The party moving for a protective order bears the burden of establishing good cause. Webb v. Green Tree Servicing, LLC, 283 F.R.D. 276, 278 (D.Md. 2012). The proponent may not rely on stereotyped or conclusory statements, but “must present a particular and specific demonstration of fact as to why a protective order should issue.” Id. at 279 (citation omitted). Good cause exists where the information sought in discovery is not relevant to any issue in the case.
The Court is guided by Rule 26(b)(1) and Appendix A, Guideline 1 of the Local Rules, “to facilitate the just, speedy, and inexpensive conduct of discovery,” in light of what is “relevant to any party's claim or defense; proportional to what is at issue in a case; and not excessively burdensome or expensive as compared to the likely benefit of obtaining the discovery being sought.” Local Rules, Appendix A, Guideline 1 (2021).
Central to resolving any discovery dispute is determining whether the information sought is within the permissible scope of discovery, as stated in Fed.R.Civ.P. 26(b)(1). Lynn v. Monarch Recovery Management, Inc., 285 F.R.D. 350, 355 (D.Md. 2012). Rule 26(b)(2)(C) “cautions that all permissible discovery must be measured against the yardstick of proportionality.” Victor Stanley Inc. v. Creative Pipe, Inc., 269 F.R.D. 497, 523 (D.Md. 2010). Under that rule, the court, acting sua sponte or at a party's request, “must limit the frequency or extent of discovery” if: (i) “the discovery sought is unreasonably cumulative or duplicative, or can be obtained from some other source that is more convenient, less burdensome, or less expensive”; (ii) “the party seeking discovery has had ample opportunity to obtain the information by discovery in the action”; or (iii) “the proposed discovery is outside the scope permitted by Rule 26(b)(1),” considering “the importance of the issues at stake in the action, the amount in controversy, ... the parties’ resources, the importance of discovery in resolving the issues, and whether the burden or expense of the proposed discovery outweighs its likely benefit.” Fed.R.Civ.P. 26(b)(2)(C)(i)–(iii); 26(b)(1).

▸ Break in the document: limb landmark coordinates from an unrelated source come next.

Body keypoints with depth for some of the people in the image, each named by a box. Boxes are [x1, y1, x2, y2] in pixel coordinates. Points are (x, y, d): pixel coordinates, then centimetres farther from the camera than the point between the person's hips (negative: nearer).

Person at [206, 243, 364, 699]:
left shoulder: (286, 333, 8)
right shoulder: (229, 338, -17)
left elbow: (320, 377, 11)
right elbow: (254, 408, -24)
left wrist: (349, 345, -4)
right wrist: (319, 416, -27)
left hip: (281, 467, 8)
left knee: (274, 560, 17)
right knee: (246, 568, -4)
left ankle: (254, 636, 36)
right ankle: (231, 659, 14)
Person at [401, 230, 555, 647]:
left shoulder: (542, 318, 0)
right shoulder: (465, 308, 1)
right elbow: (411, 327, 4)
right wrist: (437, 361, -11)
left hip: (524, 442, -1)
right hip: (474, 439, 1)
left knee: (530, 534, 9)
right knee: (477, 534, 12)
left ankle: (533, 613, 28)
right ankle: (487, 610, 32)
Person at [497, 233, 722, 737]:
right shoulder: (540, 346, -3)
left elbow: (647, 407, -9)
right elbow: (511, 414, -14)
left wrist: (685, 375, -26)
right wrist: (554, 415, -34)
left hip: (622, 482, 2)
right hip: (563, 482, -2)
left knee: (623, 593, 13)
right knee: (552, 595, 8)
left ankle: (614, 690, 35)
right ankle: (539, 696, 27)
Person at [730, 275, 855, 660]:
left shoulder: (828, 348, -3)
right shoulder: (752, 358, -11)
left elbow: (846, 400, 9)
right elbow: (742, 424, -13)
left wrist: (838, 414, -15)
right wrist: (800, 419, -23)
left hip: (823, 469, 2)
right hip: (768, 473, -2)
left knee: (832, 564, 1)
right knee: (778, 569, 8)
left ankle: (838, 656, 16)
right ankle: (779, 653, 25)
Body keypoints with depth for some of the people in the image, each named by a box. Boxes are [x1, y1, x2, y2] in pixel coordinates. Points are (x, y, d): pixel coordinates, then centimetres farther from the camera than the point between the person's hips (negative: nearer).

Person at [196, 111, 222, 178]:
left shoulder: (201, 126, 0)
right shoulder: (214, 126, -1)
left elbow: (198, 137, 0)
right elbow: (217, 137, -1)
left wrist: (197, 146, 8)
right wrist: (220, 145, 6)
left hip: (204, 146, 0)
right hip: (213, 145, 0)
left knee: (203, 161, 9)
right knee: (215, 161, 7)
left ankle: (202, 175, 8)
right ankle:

In this case, the Court agrees with the arguments set forth by Plaintiffs. The Court agrees that the records regarding Ms. Hicks are not relevant to the issues at stake and the invasion of privacy of a non-party's treatment records far outweigh any proffered relevance by Individual Defendants. Victor Stanley, Inc., 269 F.R.D. at 523. The same analysis can be applied to the couple's therapy records. The Court also agrees with Plaintiffs that seeking the privileged records of Plaintiffs’ counsels’ employee social worker is at best “overreaching” and more like overfishing. Clearly the attorney client privilege applies. The weight of authority set forth by Plaintiffs is conclusive on this issue. Therefore, even if the dispute was timely raised, the requests for disclosure lack merit and the requests set forth by Individual Officer Defendants are DENIED.
Despite the informal nature of this letter, it is an ORDER of the Court and will be docketed accordingly.